## INSTRUCTIONS FOR THE TASK:
Transcribe each entry so that it matches the original exactly.

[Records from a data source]
BEGIN
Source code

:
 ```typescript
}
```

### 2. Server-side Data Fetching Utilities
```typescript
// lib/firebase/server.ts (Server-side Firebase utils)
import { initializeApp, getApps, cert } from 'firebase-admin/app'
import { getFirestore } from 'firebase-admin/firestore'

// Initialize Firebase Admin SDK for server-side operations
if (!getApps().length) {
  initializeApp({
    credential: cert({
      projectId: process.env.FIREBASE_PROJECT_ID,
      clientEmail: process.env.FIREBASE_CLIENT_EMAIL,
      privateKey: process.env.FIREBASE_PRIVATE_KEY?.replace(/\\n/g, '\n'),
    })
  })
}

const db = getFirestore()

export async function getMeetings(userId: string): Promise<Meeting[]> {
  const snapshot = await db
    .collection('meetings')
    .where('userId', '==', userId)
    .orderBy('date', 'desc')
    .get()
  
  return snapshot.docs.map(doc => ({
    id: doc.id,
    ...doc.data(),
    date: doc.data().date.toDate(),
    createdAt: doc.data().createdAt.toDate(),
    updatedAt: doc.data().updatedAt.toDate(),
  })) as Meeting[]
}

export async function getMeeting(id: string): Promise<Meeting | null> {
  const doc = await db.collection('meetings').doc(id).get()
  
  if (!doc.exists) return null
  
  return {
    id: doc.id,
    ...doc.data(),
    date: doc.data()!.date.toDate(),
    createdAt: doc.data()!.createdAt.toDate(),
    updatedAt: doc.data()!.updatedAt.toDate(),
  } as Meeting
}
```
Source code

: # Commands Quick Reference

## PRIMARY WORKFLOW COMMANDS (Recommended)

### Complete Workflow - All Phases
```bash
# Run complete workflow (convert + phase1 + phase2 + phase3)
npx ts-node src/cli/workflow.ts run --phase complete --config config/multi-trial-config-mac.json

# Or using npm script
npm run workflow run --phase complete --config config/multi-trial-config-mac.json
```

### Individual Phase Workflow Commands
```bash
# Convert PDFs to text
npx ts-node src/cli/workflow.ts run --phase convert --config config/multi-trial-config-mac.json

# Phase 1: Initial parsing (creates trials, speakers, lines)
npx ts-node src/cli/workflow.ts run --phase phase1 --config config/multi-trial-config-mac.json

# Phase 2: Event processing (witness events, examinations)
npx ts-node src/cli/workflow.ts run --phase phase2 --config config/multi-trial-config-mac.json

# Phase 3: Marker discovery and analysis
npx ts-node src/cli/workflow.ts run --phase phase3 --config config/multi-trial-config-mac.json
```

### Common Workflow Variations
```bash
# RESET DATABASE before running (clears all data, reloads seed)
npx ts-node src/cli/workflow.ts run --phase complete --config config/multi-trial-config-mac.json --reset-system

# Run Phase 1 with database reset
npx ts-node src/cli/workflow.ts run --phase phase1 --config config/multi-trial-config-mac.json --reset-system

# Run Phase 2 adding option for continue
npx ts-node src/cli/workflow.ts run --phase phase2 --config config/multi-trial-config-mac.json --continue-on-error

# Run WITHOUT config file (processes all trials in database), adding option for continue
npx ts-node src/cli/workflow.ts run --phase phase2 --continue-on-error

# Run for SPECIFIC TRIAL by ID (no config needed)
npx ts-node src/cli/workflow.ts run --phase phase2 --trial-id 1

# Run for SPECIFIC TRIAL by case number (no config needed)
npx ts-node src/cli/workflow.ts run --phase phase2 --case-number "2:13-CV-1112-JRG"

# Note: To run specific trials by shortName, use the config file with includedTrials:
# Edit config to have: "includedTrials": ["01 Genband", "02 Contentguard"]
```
END
## ANSWER BOX:
Source code

:
 ```typescript
}
```

### 2. Server-side Data Fetching Utilities
```typescript
// lib/firebase/server.ts (Server-side Firebase utils)
import { initializeApp, getApps, cert } from 'firebase-admin/app'
import { getFirestore } from 'firebase-admin/firestore'

// Initialize Firebase Admin SDK for server-side operations
if (!getApps().length) {
  initializeApp({
    credential: cert({
      projectId: process.env.FIREBASE_PROJECT_ID,
      clientEmail: process.env.FIREBASE_CLIENT_EMAIL,
      privateKey: process.env.FIREBASE_PRIVATE_KEY?.replace(/\\n/g, '\n'),
    })
  })
}

const db = getFirestore()

export async function getMeetings(userId: string): Promise<Meeting[]> {
  const snapshot = await db
    .collection('meetings')
    .where('userId', '==', userId)
    .orderBy('date', 'desc')
    .get()
  
  return snapshot.docs.map(doc => ({
    id: doc.id,
    ...doc.data(),
    date: doc.data().date.toDate(),
    createdAt: doc.data().createdAt.toDate(),
    updatedAt: doc.data().updatedAt.toDate(),
  })) as Meeting[]
}

export async function getMeeting(id: string): Promise<Meeting | null> {
  const doc = await db.collection('meetings').doc(id).get()
  
  if (!doc.exists) return null
  
  return {
    id: doc.id,
    ...doc.data(),
    date: doc.data()!.date.toDate(),
    createdAt: doc.data()!.createdAt.toDate(),
    updatedAt: doc.data()!.updatedAt.toDate(),
  } as Meeting
}
```
Source code

: # Commands Quick Reference

## PRIMARY WORKFLOW COMMANDS (Recommended)

### Complete Workflow - All Phases
```bash
# Run complete workflow (convert + phase1 + phase2 + phase3)
npx ts-node src/cli/workflow.ts run --phase complete --config config/multi-trial-config-mac.json

# Or using npm script
npm run workflow run --phase complete --config config/multi-trial-config-mac.json
```

### Individual Phase Workflow Commands
```bash
# Convert PDFs to text
npx ts-node src/cli/workflow.ts run --phase convert --config config/multi-trial-config-mac.json

# Phase 1: Initial parsing (creates trials, speakers, lines)
npx ts-node src/cli/workflow.ts run --phase phase1 --config config/multi-trial-config-mac.json

# Phase 2: Event processing (witness events, examinations)
npx ts-node src/cli/workflow.ts run --phase phase2 --config config/multi-trial-config-mac.json

# Phase 3: Marker discovery and analysis
npx ts-node src/cli/workflow.ts run --phase phase3 --config config/multi-trial-config-mac.json
```

### Common Workflow Variations
```bash
# RESET DATABASE before running (clears all data, reloads seed)
npx ts-node src/cli/workflow.ts run --phase complete --config config/multi-trial-config-mac.json --reset-system

# Run Phase 1 with database reset
npx ts-node src/cli/workflow.ts run --phase phase1 --config config/multi-trial-config-mac.json --reset-system

# Run Phase 2 adding option for continue
npx ts-node src/cli/workflow.ts run --phase phase2 --config config/multi-trial-config-mac.json --continue-on-error

# Run WITHOUT config file (processes all trials in database), adding option for continue
npx ts-node src/cli/workflow.ts run --phase phase2 --continue-on-error

# Run for SPECIFIC TRIAL by ID (no config needed)
npx ts-node src/cli/workflow.ts run --phase phase2 --trial-id 1

# Run for SPECIFIC TRIAL by case number (no config needed)
npx ts-node src/cli/workflow.ts run --phase phase2 --case-number "2:13-CV-1112-JRG"

# Note: To run specific trials by shortName, use the config file with includedTrials:
# Edit config to have: "includedTrials": ["01 Genband", "02 Contentguard"]
```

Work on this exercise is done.